LONDON - British photographer Jane Bown, who captured Samuel Beckett, John Lennon and Queen Elizabeth II in iconic black and white portraits, has died aged 89, her former employer The Observer reported on Sunday.
The newspaper employed Bown in 1949, and she came to the office each week for over half a century, continuing to work with 35mm film and becoming part of the "DNA" of the newspaper, according to editor John Mulholland.
"She produced some of the most memorable and insightful images of prominent cultural and political figures taken during the 20th century," Mulholland said.
"Her beautifully observed pictures have become part of our cultural landscape."
Her first assignment for the newspaper was to capture the philosopher Bertrand Russell at breakfast in 1949, a task which reportedly "terrified" her.
She went on to capture French writer Jean Cocteau, US actor and director Orson Welles, The Beatles, Rolling Stones frontman Mick Jagger, singer Bjork, and Queen Elizabeth II on her 80th birthday.
Perhaps her most famous work is her much-reproduced 1976 photograph of Samuel Beckett, in which the Irish playwright's creased face glares out of the dark of an alley beside a London theatre, where she caught him slipping away from a rehearsal.
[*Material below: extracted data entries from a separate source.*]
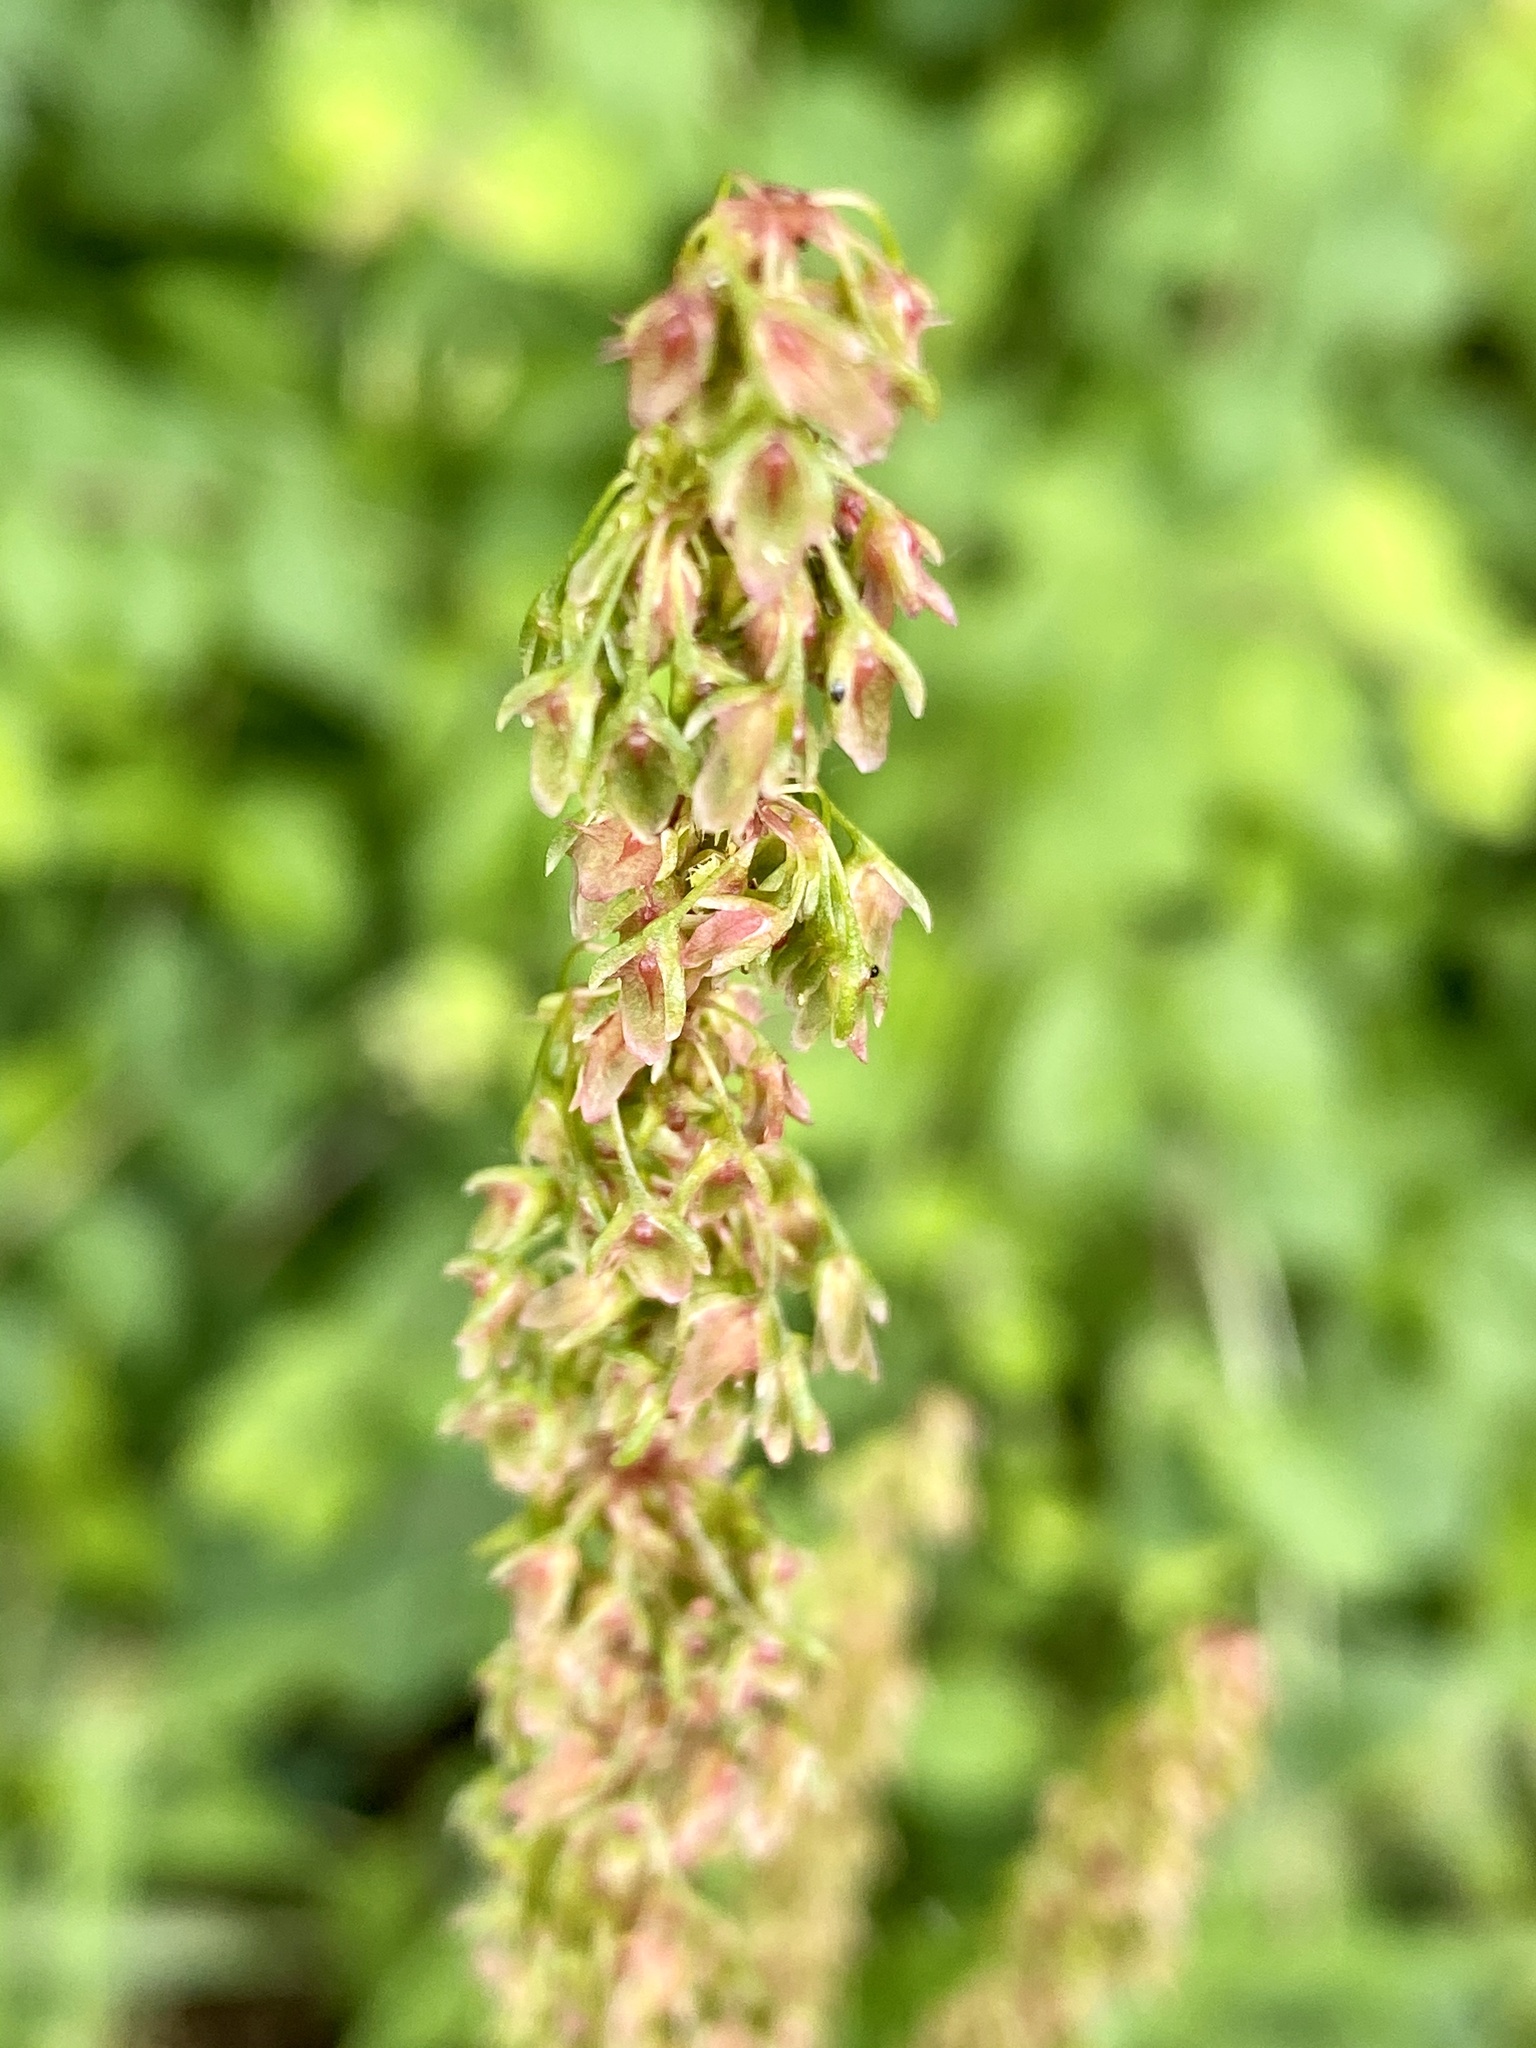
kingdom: Plantae
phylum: Tracheophyta
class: Magnoliopsida
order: Caryophyllales
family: Polygonaceae
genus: Rumex
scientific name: Rumex obtusifolius
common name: Bitter dock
Bown's motto was "photographers should neither be seen nor heard", she liked to finish a shoot in 10 minutes, and she disarmed subjects with a "disguise as a respectable little middle class woman from Hampshire", according to the Observer.
"Nobody has taken so many wonderful photographs of so many great faces, with such little fuss as Jane Bown," said photographer and former picture editor Eamon McCabe.
"She was a reluctant star, hating the attention of being well known herself."